Taking into consideration these realities and the fact that my own political heroes are all people associated with the Left, why should I concern myself with right-wing worries and potentially help ease the expression of views that might make me and others like me, feel uncomfortable or worse? I did not find this an easy question to answer. I would worry if I had.
But as someone who has called Britain home for five and a half years now, I feel it ultimately boils down to whether we allow fear to perpetuate itself as the dominant factor in our stance on major public issues. Whether we strive towards a society that operates on the good-faith assumption of positive intentions in others or one where we assume malignant intentions in those who differ from us ideologically, racially, or otherwise.

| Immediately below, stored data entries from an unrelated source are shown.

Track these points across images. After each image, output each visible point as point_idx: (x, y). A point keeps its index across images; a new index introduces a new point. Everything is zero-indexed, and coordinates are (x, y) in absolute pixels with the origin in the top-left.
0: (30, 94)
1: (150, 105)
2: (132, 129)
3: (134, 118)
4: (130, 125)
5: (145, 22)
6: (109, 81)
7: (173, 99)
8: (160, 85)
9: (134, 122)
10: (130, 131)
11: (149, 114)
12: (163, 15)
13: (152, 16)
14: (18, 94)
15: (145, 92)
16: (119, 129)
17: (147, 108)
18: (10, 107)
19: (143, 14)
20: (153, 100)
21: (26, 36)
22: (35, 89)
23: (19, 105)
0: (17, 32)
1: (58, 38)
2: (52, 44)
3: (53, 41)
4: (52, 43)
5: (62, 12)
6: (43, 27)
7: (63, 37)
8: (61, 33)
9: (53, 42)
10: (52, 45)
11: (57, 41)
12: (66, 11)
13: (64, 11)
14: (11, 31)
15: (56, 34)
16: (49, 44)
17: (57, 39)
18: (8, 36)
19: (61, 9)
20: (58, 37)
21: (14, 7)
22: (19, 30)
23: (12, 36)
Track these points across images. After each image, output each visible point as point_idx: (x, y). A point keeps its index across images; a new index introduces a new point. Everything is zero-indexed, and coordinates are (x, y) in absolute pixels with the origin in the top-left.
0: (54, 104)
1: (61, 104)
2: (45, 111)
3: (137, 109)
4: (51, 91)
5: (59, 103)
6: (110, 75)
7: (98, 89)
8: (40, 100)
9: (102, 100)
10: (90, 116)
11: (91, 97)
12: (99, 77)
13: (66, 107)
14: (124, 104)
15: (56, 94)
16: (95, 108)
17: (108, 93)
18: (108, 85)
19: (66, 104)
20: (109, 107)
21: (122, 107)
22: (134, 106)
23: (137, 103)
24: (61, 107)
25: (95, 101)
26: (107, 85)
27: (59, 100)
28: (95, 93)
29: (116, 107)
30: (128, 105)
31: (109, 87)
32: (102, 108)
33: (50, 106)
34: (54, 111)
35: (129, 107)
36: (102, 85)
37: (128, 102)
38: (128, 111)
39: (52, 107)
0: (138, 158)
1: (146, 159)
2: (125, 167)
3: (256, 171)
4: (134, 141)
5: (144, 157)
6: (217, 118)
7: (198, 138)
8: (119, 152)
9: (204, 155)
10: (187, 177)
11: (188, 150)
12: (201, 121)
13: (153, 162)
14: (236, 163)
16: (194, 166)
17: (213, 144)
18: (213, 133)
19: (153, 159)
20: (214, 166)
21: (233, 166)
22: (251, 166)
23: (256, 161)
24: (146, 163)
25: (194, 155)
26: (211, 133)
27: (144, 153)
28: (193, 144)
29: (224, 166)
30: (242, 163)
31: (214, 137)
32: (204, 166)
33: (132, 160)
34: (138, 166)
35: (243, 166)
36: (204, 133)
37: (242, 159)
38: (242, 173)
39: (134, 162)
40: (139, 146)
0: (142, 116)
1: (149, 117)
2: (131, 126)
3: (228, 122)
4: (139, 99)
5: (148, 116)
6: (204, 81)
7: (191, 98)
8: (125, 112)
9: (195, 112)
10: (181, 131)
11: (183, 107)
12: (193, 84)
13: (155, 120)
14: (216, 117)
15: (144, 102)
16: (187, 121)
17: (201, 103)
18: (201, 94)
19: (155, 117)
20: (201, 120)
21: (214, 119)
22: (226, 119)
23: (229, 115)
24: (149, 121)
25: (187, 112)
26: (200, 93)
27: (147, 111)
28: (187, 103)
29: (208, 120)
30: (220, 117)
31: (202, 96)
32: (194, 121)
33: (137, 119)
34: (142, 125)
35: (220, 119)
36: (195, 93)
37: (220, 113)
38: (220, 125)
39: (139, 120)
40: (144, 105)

Is Britain to be a place where individuals are presumed well-meaning until they prove otherwise, or the contrary? It is difficult to imagine building any meaningful societal cohesion if the latter becomes our default position. Trust is the glue of any community large or small, and trust cannot be built on suspicion, whatever historical reasons there might be for it. This is a practical issue that affects our everyday lives. I simply cannot imagine enjoying life in an atmosphere under which I am supposed to assume that if my neighbours are white and conservative, I should be wary of them for they likely wish me ill.
Plus there is the bigger picture. In July this year, more than 150 intellectuals, including prominent liberals such as J.K. Rowling and hardcore leftists like Noam Chomsky, signed a letter in Harper’s Magazine warning that “the free exchange of information and ideas, the lifeblood of a liberal society, is daily becoming more constricted”. The current narrowing of boundaries “of what can be said without threat of reprisal . . . makes everyone less capable of democratic participation,” the letter argued.
There is no doubt ideas can be dangerous, as can words. History is littered with examples of bloodthirsty dictators who rode to power on the back of words and ideas that shockingly failed to alarm majorities at the time. Millions of people perished in 20th-century Europe as a consequence of the intoxicating power of fascist and communist ideas. More recently, the 1994 Rwandan genocide which saw some 800,000 people slaughtered in the space of 100 days, started with words on a radio station urging the majority Hutus to “weed out the [minority Tutsi] cockroaches”. So I think we should avoid playing to the gallery with crowd-ingratiating arguments about people always being wise enough to distinguish between good and bad ideas.
There are words and ideas that can trigger the best of what humanity has to offer, and also the worst. It is unwise to pretend otherwise, or always to view vigilance as paranoia, especially vigilance manifested by objectively more vulnerable groups in society, such as Britain’s minorities. Vigilance, however, can graduate into paranoia if not tempered with the baseline assumption of good intent in those around us. That is when fear can start to dominate our perspective on any public issue. And when we can start to believe that a racial or ideological other is less trustworthy than a snake. Surely, that is going one step too far.